Task to carry out ▸ Search the entries for the word "деңгейiнiң". Copy each line in which it is found.

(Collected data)
┄┄┄┄┄┄┄┄┄┄

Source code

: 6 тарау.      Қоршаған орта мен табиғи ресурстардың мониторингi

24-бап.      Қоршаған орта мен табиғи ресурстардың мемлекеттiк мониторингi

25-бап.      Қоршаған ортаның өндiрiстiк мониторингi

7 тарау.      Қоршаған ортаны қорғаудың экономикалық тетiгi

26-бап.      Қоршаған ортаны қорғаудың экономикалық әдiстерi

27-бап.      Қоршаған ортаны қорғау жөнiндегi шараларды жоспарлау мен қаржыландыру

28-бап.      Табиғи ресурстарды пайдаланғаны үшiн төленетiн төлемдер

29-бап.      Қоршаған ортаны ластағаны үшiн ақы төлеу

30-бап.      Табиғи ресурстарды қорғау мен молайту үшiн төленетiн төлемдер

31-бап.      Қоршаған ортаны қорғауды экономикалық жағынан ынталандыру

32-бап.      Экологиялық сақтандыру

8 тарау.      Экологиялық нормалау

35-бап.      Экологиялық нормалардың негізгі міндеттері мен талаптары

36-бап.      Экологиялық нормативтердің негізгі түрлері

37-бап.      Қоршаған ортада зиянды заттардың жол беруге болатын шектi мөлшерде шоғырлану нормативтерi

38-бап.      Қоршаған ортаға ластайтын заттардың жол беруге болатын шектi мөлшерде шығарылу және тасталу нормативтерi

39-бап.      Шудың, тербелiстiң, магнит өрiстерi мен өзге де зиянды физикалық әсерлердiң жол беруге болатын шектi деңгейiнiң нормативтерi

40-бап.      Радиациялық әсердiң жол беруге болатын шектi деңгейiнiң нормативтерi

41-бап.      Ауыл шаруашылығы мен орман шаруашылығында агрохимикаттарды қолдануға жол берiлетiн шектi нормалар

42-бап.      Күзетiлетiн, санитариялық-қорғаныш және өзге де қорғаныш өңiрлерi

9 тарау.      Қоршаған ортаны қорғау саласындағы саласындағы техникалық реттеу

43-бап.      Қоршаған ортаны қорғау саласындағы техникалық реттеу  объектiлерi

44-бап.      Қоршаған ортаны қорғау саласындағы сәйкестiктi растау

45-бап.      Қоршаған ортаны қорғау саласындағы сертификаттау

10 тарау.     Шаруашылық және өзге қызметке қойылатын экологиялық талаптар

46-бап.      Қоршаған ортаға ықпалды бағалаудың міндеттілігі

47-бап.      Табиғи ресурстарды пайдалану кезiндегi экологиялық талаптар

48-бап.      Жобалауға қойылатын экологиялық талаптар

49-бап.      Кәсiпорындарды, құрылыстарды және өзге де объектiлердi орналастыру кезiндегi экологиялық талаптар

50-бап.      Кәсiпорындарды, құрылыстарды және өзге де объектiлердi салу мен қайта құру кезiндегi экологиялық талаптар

┄┄┄┄┄┄┄┄┄┄

Exercise response ▸
39-бап.      Шудың, тербелiстiң, магнит өрiстерi мен өзге де зиянды физикалық әсерлердiң жол беруге болатын шектi деңгейiнiң нормативтерi
40-бап.      Радиациялық әсердiң жол беруге болатын шектi деңгейiнiң нормативтерi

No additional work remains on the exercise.